--- Recorded information Enclosed Below ---

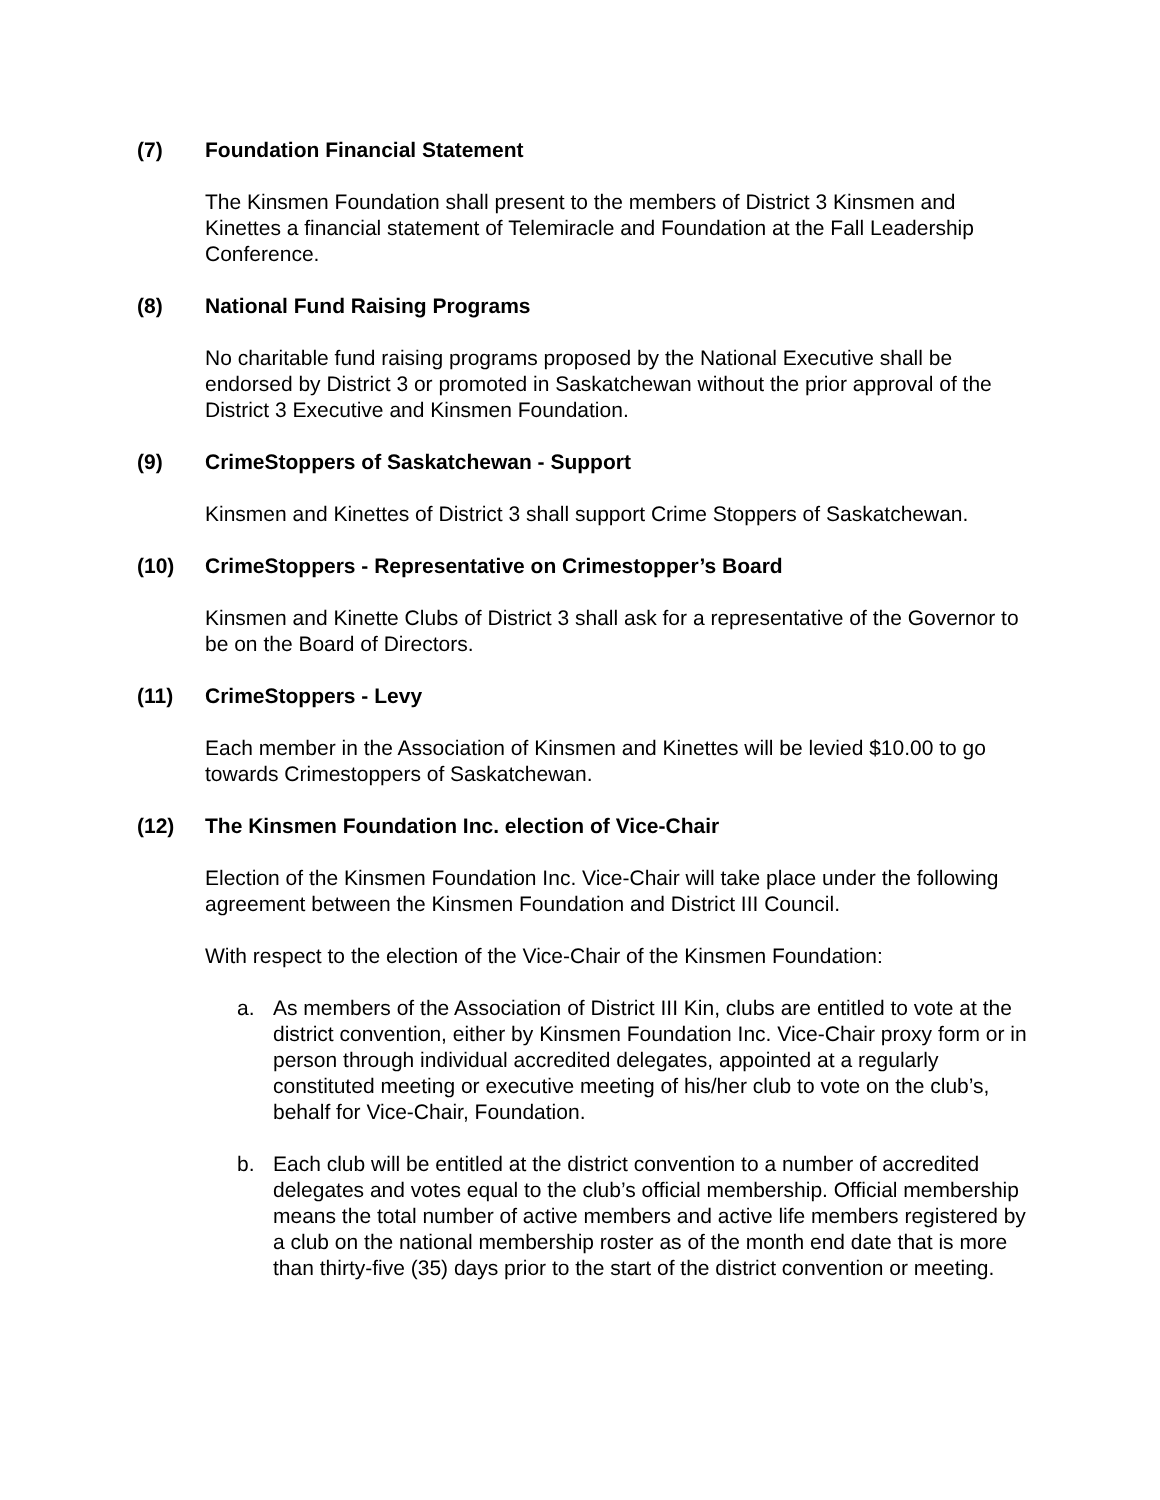(7) Foundation Financial Statement
The Kinsmen Foundation shall present to the members of District 3 Kinsmen and Kinettes a financial statement of Telemiracle and Foundation at the Fall Leadership Conference.
(8) National Fund Raising Programs
No charitable fund raising programs proposed by the National Executive shall be endorsed by District 3 or promoted in Saskatchewan without the prior approval of the District 3 Executive and Kinsmen Foundation.
(9) CrimeStoppers of Saskatchewan - Support
Kinsmen and Kinettes of District 3 shall support Crime Stoppers of Saskatchewan.
(10) CrimeStoppers - Representative on Crimestopper’s Board
Kinsmen and Kinette Clubs of District 3 shall ask for a representative of the Governor to be on the Board of Directors.
(11) CrimeStoppers - Levy
Each member in the Association of Kinsmen and Kinettes will be levied $10.00 to go towards Crimestoppers of Saskatchewan.
(12) The Kinsmen Foundation Inc. election of Vice-Chair
Election of the Kinsmen Foundation Inc. Vice-Chair will take place under the following agreement between the Kinsmen Foundation and District III Council.
With respect to the election of the Vice-Chair of the Kinsmen Foundation:
a. As members of the Association of District III Kin, clubs are entitled to vote at the district convention, either by Kinsmen Foundation Inc. Vice-Chair proxy form or in person through individual accredited delegates, appointed at a regularly constituted meeting or executive meeting of his/her club to vote on the club’s, behalf for Vice-Chair, Foundation.
b. Each club will be entitled at the district convention to a number of accredited delegates and votes equal to the club’s official membership. Official membership means the total number of active members and active life members registered by a club on the national membership roster as of the month end date that is more than thirty-five (35) days prior to the start of the district convention or meeting.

--- End of Enclosed Recorded information ---

Pictures in the records should not appear in your copy, but everything else must be transcribed exactly.

(7) Foundation Financial Statement
The Kinsmen Foundation shall present to the members of District 3 Kinsmen and Kinettes a financial statement of Telemiracle and Foundation at the Fall Leadership Conference.
(8) National Fund Raising Programs
No charitable fund raising programs proposed by the National Executive shall be endorsed by District 3 or promoted in Saskatchewan without the prior approval of the District 3 Executive and Kinsmen Foundation.
(9) CrimeStoppers of Saskatchewan - Support
Kinsmen and Kinettes of District 3 shall support Crime Stoppers of Saskatchewan.
(10) CrimeStoppers - Representative on Crimestopper’s Board
Kinsmen and Kinette Clubs of District 3 shall ask for a representative of the Governor to be on the Board of Directors.
(11) CrimeStoppers - Levy
Each member in the Association of Kinsmen and Kinettes will be levied $10.00 to go towards Crimestoppers of Saskatchewan.
(12) The Kinsmen Foundation Inc. election of Vice-Chair
Election of the Kinsmen Foundation Inc. Vice-Chair will take place under the following agreement between the Kinsmen Foundation and District III Council.
With respect to the election of the Vice-Chair of the Kinsmen Foundation:
a. As members of the Association of District III Kin, clubs are entitled to vote at the district convention, either by Kinsmen Foundation Inc. Vice-Chair proxy form or in person through individual accredited delegates, appointed at a regularly constituted meeting or executive meeting of his/her club to vote on the club’s, behalf for Vice-Chair, Foundation.
b. Each club will be entitled at the district convention to a number of accredited delegates and votes equal to the club’s official membership. Official membership means the total number of active members and active life members registered by a club on the national membership roster as of the month end date that is more than thirty-five (35) days prior to the start of the district convention or meeting.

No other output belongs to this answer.